I had exactly the same, the WW didn't fit one of my cars but did the other. I now revert to EZ as it fits (but does splatter!)


----------



## shine247 (Mar 1, 2010)

Sid said:


> Are all "wheel woolies" the same?
> I notice some retailers are selling it, with their name in front.
> But they look the same, and still £40


I did a review on the Auto finesse ones. I am not hawking them or saying they are better than anything else, merely for you to look over. In fact I would not re buy them because they are wool and I am not keen on that, not for longevity reasons either. So that is the con.

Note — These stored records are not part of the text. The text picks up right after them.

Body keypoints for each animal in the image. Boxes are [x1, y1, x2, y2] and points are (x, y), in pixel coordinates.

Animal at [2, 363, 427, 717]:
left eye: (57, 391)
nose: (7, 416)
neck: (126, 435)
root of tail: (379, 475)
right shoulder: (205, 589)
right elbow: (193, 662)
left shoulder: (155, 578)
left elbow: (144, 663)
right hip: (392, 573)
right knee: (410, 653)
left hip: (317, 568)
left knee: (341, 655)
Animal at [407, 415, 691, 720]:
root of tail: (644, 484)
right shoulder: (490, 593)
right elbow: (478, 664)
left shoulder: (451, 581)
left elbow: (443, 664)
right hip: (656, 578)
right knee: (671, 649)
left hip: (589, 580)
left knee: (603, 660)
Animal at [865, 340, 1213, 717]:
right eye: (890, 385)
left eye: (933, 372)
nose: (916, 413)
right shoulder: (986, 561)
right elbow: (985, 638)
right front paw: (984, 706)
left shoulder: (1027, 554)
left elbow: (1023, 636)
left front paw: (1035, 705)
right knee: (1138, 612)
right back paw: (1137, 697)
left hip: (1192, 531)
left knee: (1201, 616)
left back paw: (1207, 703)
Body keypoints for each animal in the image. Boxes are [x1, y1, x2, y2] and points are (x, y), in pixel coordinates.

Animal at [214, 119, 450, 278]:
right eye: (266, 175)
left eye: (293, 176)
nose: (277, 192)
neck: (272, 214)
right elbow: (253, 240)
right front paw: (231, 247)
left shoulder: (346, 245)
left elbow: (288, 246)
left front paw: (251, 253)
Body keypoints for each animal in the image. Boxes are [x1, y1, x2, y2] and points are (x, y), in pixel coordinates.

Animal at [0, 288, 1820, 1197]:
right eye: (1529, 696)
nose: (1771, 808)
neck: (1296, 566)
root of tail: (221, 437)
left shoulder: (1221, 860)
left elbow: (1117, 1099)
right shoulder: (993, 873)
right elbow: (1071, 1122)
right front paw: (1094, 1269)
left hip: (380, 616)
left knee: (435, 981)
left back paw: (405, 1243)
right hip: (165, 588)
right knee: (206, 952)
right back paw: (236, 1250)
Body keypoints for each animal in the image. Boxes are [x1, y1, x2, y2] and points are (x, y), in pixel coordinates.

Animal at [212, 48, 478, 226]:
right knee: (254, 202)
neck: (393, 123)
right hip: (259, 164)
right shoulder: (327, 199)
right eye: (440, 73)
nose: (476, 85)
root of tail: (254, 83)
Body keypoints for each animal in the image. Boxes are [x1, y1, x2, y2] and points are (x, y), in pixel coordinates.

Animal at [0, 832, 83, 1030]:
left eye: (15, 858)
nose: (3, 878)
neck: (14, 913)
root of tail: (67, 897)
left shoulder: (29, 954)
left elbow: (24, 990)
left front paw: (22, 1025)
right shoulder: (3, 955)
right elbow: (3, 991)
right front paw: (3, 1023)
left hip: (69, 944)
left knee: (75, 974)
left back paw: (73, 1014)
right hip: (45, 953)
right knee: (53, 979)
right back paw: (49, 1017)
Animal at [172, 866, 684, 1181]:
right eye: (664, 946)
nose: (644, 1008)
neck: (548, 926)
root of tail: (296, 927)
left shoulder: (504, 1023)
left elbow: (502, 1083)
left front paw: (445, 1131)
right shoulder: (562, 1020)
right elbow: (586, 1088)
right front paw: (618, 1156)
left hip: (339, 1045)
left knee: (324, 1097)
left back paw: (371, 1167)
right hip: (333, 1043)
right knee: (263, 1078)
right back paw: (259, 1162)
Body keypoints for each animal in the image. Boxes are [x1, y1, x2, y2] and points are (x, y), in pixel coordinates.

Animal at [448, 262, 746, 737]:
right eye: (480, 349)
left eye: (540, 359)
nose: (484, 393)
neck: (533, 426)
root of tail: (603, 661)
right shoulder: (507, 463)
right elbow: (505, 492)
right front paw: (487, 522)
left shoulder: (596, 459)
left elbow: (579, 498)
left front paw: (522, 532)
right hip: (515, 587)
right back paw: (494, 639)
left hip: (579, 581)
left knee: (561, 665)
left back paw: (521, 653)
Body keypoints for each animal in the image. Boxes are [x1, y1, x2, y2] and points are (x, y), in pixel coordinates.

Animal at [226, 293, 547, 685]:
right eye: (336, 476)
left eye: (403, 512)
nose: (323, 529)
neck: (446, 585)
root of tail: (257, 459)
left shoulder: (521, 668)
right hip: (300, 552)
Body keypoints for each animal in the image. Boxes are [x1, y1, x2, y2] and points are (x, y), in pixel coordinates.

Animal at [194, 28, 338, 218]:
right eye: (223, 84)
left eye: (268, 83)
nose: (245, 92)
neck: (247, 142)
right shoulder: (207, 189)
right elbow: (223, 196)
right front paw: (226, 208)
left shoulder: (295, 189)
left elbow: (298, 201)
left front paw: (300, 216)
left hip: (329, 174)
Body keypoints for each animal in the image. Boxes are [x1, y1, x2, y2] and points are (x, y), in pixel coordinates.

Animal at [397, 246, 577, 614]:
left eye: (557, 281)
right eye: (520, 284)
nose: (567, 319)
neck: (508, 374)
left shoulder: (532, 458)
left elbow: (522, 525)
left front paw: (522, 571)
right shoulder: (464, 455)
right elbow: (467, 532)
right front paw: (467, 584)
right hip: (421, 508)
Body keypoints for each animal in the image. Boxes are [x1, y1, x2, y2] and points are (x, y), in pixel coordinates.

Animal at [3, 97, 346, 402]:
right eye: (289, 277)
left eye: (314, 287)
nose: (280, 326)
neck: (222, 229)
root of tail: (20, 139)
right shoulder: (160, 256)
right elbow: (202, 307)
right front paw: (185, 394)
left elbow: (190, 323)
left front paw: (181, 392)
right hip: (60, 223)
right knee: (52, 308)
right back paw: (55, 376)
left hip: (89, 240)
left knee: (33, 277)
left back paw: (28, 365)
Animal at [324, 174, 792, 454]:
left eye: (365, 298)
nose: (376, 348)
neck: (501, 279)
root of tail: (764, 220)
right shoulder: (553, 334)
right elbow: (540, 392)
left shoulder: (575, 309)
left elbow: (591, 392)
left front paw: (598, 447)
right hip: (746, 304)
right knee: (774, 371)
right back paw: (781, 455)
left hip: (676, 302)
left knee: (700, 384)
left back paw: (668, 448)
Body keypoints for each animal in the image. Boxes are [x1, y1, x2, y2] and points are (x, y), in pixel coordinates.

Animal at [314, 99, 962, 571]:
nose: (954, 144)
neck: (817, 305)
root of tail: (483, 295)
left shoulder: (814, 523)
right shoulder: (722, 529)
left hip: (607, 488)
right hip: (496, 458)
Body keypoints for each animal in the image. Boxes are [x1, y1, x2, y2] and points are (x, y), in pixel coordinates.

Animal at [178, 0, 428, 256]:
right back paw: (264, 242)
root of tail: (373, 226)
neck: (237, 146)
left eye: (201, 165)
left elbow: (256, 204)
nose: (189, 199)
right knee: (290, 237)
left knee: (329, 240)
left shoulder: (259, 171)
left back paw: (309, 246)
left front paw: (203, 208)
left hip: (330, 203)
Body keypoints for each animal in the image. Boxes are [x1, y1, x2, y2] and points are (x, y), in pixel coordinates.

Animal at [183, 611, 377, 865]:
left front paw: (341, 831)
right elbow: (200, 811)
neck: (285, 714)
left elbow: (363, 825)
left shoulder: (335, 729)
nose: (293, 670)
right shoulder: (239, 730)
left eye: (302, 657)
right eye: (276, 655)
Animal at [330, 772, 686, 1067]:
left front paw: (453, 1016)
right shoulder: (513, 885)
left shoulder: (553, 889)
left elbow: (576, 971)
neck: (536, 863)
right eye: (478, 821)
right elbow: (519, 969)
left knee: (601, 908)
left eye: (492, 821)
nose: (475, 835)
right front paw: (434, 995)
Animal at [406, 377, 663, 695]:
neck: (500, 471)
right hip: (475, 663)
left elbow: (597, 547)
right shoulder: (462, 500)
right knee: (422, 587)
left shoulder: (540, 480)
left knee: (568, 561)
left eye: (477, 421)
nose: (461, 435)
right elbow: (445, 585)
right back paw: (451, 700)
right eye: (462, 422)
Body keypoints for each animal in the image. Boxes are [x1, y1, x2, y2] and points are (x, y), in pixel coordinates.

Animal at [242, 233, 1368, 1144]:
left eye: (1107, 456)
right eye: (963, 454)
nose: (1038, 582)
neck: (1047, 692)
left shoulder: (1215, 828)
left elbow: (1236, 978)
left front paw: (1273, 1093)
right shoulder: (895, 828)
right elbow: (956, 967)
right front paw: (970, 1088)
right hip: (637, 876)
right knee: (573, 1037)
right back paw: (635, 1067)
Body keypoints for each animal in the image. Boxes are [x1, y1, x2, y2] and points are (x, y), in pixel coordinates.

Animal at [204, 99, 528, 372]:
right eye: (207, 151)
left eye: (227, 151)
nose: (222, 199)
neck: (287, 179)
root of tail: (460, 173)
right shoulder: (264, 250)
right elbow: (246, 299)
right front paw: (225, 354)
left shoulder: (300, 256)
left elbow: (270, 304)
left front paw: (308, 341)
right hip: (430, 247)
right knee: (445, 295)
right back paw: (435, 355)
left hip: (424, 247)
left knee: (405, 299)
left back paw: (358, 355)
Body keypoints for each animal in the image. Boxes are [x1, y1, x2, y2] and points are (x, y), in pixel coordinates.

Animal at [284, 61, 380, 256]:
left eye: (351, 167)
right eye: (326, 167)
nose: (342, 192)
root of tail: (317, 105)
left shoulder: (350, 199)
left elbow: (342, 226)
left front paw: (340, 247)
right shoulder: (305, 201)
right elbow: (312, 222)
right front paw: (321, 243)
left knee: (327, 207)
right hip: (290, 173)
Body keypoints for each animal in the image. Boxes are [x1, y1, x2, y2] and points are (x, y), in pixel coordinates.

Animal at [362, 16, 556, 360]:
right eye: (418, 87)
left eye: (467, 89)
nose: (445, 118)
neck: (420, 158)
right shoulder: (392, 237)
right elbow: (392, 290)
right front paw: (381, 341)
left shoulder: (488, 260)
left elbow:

http://www.detailingworld.co.uk/forum/showthread.php?p=5235087

I can say the Wowo wheel mitt is good having used it for the first time today in case you are interested. :thumb:


----------



## gibee (Jul 5, 2013)

CC have a sale on their wheel wands at the moment. http://carboncollective.com/product-tag/wheel-wands/ not sure if it is the cheapest they can be had for... but just put in an order, hopefully the small one will get into the tighter bits on my alloys. Was using the ez brush before, as others have said the spray back can be a bit annoying, especially when using cleaning products on the wheel

Sent from my SM-G935F using Tapatalk


----------



## Sid (Feb 21, 2009)

Thanks, will buy the original and genuine WW.

Original Wheel Woolies with Comfort Grips (with longer Medium handle) £39.95
http://www.in2detailing.co.uk/wheel-woolies-3-piece-wheel-cleaning-kit-premium-set.html

Regular grips, slightly cheaper £37.95
http://www.in2detailing.co.uk/wheel-woolies-3-piece-wheel-cleaning-kit.html

Advantage over PolishedBliss is the discount on offer by In2Detailing (DW10) 10%, plus free P&P over £50


----------